Según el informe más reciente del Principado, la población del lobo ha mejorado en los últimos años. En 2018, recogen los muestreos oficiales, había 40 manadas, de las cuales 31 eran grupos reproductores. Son las cifras más altas desde que hay registros (2001). Y si se tiene en cuenta que cada manada está compuesta por entre dos y quince ejemplares, en Asturias habría entre 80 y 600 lobos.

A la par que la conservación de la especie mejora –siempre según datos del Gobierno autonómico–, los daños a la cabaña ganadera descienden. En 2018 se registraron un total de 3.317 animales atacados por el lobo. En concreto, fueron 856 cabezas de bovino, 475 de caprino, 1.018 de equino y 967 de ovino. Dicho con otras palabras, el lobo mata o hiere a una media de nueve animales al día. Pese a ello, son los datos más bajos desde que hay registros, desde 2012. El importe de las indemnizaciones alcanzó en 2018 los 889.549,33 euros. En 2013 y 2014 se superó el millón.
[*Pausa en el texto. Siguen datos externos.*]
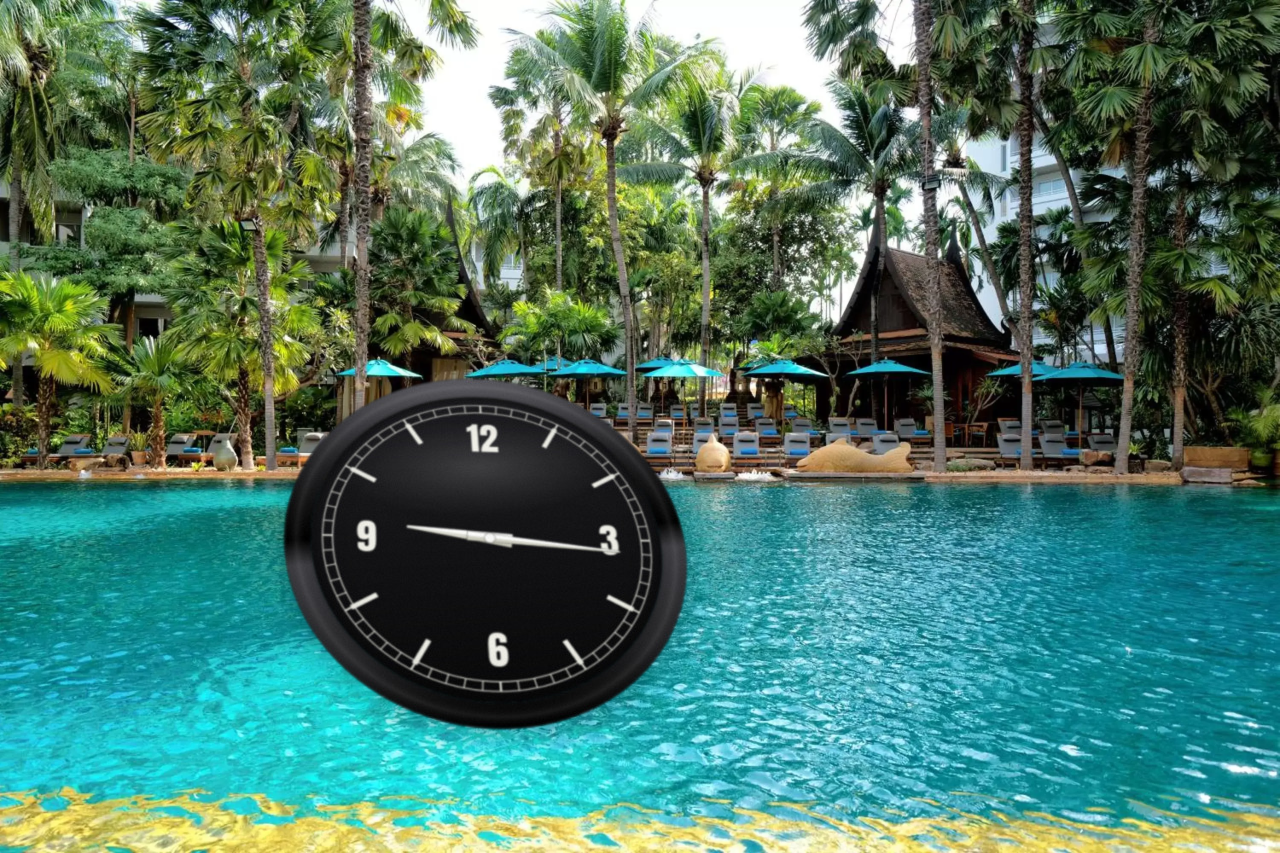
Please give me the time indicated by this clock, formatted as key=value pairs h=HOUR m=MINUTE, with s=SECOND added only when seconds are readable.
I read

¿Y cómo funciona el plan asturiano? Cada nueva campaña el Principado elabora un programa de control del lobo –el último es el de 2019-2020–, en el que fija el número máximo de cánidos que se pueden abatir. Lo hace diferenciando siete zonas con una superficie total de 10.603,57 kilómetros cuadrados –Noroccidental, Palo-Esva, Suroccidental, Centroccidental, Central, Centroriental y Picos– y valorando la evolución de la población, el número de daños en la ganadería y la incidencia social, así como el número de presas silvestres potenciales para la especie. Desde 2017, los cazadores colaboran en las extracciones, siempre bajo supervisión de la Guardería del Medio Natural. Cada programa tiene que ser aprobado por el Comité Consultivo, con representantes de los sectores implicados.

Todo los anterior podría variar sustancialmente con los planes del Gobierno de Sánchez. En este sentido, IU propuso ayer al resto de grupos la realización de una declaración institucional sobre la inclusión del lobo en el listado de especies silvestres de régimen de especial protección. Según el diputado Ovidio Zapico, el parlamento debe salir con una reacción “inmediata y unánime” sobre una medida que supone “un grave riesgo para el medio rural”.